In 1893, the first family saw the addition of a second child, Esther, who was the first child of a president to be born in the White House. When Grover Cleveland left the presidency in 1897, his wife had become one of the most popular first ladies in history. In 1908, she was at his side when he died at their home in Princeton, New Jersey. Five years later, she married Thomas J. Preston Jr., a professor of archeology at Princeton University.
 
On June 2, 1989, 10,000 Chinese soldiers are blocked by 100,000 citizens in Tiananmen Square, Beijing, protecting students demonstrating for democracy.
 
June 3, 1965:
One hundred and 20 miles above the earth, Major Edward H. White II opens the hatch of the Gemini 4 and steps out of the capsule, becoming the first American astronaut to walk in space. Attached to the craft by a 25-foot tether and controlling his movements with a hand-held oxygen jet-propulsion gun, White remained outside the capsule for just over 20 minutes. As a space walker, White had been preceded by Soviet cosmonaut Aleksei A. Leonov, who on March 18, 1965, was the first man ever to walk in space.
 
June 3, 1864:

On this day, Union General Ulysses S. Grant makes what he later recognizes to be his greatest mistake by ordering a frontal assault on entrenched Confederates at Cold Harbor, Virginia. The result was some 7,000 Union casualties in less than an hour of fighting.

Grant’s Army of the Potomac and Robert E. Lee’s Army of Northern Virginia had already inflicted frightful losses upon each other as they wheeled along an arc around Richmond, Virginia—from the Wilderness forest to Spotsylvania and numerous smaller battle sites—the previous month.

On May 30, Lee and Grant collided at Bethesda Church. The next day, the advance units of the armies arrived at the strategic crossroads of Cold Harbor, just 10 miles from Richmond, where a Yankee attack seized the intersection. Sensing that there was a chance to destroy Lee at the gates of Richmond, Grant prepared for a major assault along the entire Confederate front on June 2.

But when Winfield Hancock’s Union corps did not arrive on schedule, the operation was postponed until the following day. The delay was tragic for the Union, because it gave Lee’s troops time to entrench. Perhaps frustrated with the protracted pursuit of Lee’s army, Grant gave the order to attack on June 3—a decision that resulted in an unmitigated disaster. The Yankees met murderous fire, and were only able to reach the Confederate trenches in a few places. The 7,000 Union casualties, compared to only 1,500 for the Confederates, were all lost in under an hour.

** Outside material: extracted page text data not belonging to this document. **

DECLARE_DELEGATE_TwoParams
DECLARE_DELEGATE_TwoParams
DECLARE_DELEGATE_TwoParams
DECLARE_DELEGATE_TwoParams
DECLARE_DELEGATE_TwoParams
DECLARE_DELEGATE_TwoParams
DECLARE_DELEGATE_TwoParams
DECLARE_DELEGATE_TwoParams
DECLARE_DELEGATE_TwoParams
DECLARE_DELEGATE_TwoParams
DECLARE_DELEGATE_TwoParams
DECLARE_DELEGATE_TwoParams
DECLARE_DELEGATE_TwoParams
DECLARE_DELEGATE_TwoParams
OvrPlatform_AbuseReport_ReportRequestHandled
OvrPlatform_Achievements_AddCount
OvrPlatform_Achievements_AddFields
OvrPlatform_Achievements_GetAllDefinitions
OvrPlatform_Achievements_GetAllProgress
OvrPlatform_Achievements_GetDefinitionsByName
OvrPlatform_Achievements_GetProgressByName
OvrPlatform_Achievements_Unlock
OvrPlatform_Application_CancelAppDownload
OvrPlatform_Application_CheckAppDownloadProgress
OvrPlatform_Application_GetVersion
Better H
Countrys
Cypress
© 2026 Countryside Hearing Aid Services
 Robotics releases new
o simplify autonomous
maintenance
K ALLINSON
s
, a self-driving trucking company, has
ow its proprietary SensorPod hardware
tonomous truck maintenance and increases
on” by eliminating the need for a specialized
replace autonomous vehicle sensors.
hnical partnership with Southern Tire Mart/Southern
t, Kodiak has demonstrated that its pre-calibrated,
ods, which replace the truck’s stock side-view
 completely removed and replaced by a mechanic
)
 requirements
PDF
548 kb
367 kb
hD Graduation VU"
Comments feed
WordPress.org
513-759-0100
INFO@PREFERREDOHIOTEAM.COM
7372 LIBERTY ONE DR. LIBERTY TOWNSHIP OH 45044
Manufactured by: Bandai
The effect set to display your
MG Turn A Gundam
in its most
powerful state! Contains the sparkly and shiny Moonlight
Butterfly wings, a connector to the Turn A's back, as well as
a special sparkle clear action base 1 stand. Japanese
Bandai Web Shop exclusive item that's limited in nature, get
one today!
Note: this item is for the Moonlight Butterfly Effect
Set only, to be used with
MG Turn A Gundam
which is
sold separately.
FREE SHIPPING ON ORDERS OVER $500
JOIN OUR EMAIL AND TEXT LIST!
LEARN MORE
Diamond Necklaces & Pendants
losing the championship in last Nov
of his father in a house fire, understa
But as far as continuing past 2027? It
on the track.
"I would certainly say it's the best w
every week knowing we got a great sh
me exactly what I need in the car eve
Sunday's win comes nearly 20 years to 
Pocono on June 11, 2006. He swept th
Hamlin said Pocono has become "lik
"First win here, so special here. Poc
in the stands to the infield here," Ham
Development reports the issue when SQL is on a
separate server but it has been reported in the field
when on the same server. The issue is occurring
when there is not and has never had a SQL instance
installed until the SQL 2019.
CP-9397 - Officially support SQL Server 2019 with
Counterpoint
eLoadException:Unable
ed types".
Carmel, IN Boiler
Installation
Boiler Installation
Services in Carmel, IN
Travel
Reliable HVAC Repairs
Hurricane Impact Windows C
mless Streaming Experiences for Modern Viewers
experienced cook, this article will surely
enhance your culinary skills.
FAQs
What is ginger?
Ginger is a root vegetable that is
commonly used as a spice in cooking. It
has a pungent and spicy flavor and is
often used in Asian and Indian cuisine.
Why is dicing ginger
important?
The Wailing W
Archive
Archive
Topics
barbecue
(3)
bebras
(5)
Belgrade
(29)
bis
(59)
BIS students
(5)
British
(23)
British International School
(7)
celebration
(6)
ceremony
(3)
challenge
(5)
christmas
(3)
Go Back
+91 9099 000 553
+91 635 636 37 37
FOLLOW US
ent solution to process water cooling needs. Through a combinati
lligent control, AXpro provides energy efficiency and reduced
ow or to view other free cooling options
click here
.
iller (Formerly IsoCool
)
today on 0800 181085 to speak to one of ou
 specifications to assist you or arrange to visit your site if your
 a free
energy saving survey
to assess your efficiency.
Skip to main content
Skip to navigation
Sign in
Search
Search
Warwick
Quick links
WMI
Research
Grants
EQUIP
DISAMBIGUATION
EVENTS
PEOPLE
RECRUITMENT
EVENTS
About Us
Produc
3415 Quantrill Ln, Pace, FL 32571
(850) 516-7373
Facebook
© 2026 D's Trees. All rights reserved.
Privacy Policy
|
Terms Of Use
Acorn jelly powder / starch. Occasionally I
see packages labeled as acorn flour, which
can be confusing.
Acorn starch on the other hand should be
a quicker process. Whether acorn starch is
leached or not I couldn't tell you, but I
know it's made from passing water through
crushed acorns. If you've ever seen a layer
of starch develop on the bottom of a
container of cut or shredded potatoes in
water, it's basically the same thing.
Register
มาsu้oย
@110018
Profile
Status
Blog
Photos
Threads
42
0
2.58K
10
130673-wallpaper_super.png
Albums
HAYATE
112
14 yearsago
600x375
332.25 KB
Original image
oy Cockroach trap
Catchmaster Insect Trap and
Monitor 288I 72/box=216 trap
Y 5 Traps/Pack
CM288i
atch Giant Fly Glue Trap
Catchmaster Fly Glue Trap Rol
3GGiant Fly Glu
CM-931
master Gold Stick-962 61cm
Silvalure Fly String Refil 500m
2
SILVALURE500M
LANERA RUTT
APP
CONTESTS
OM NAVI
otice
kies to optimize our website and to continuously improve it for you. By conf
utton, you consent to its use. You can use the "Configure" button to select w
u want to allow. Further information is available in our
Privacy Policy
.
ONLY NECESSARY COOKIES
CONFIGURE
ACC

Grant pulled out of Cold Harbor nine days later and continued to try to flank Lee’s army. The next stop was Petersburg, south of Richmond, where a nine-month siege ensued. There would be no more attacks on the scale of Cold Harbor.
 
Jefferson Davis The President of the Confederacy was born on this date in 1808.
 
June 3, 1937:
In France, the duke of Windsor–formerly King Edward VIII of Great Britain and Northern Ireland–marries Wallis Warfield, the American divorcee for whom he abdicated the British throne in December 1936.
 
On the 10th of June in 1940 Italy declares war against France & Great Britain.
 
June 10, 1692:
In Salem Village in the Massachusetts Bay Colony, Bridget Bishop, the first colonist to be tried in the Salem witch trials, is hanged after being found guilty of the practice of witchcraft.
 
June 10, 1752 Benjamin Franklin flies a kite during a thunderstorm and collects ambient electrical charge in a Leyden jar, enabling him to demonstrate the connection between lightning and electricity. Franklin became interested in electricity in the mid-1740s, a time when much was still unknown on the topic, and spent almost a decade conducting electrical experiments. He coined a number of terms used today, including battery, conductor and electrician. He also invented the lightning rod, used to protect buildings and ships.
 
June 11, 1979:
John Wayne, an iconic American film actor famous for starring in countless westerns, died at age 72 after battling cancer for more than a decade.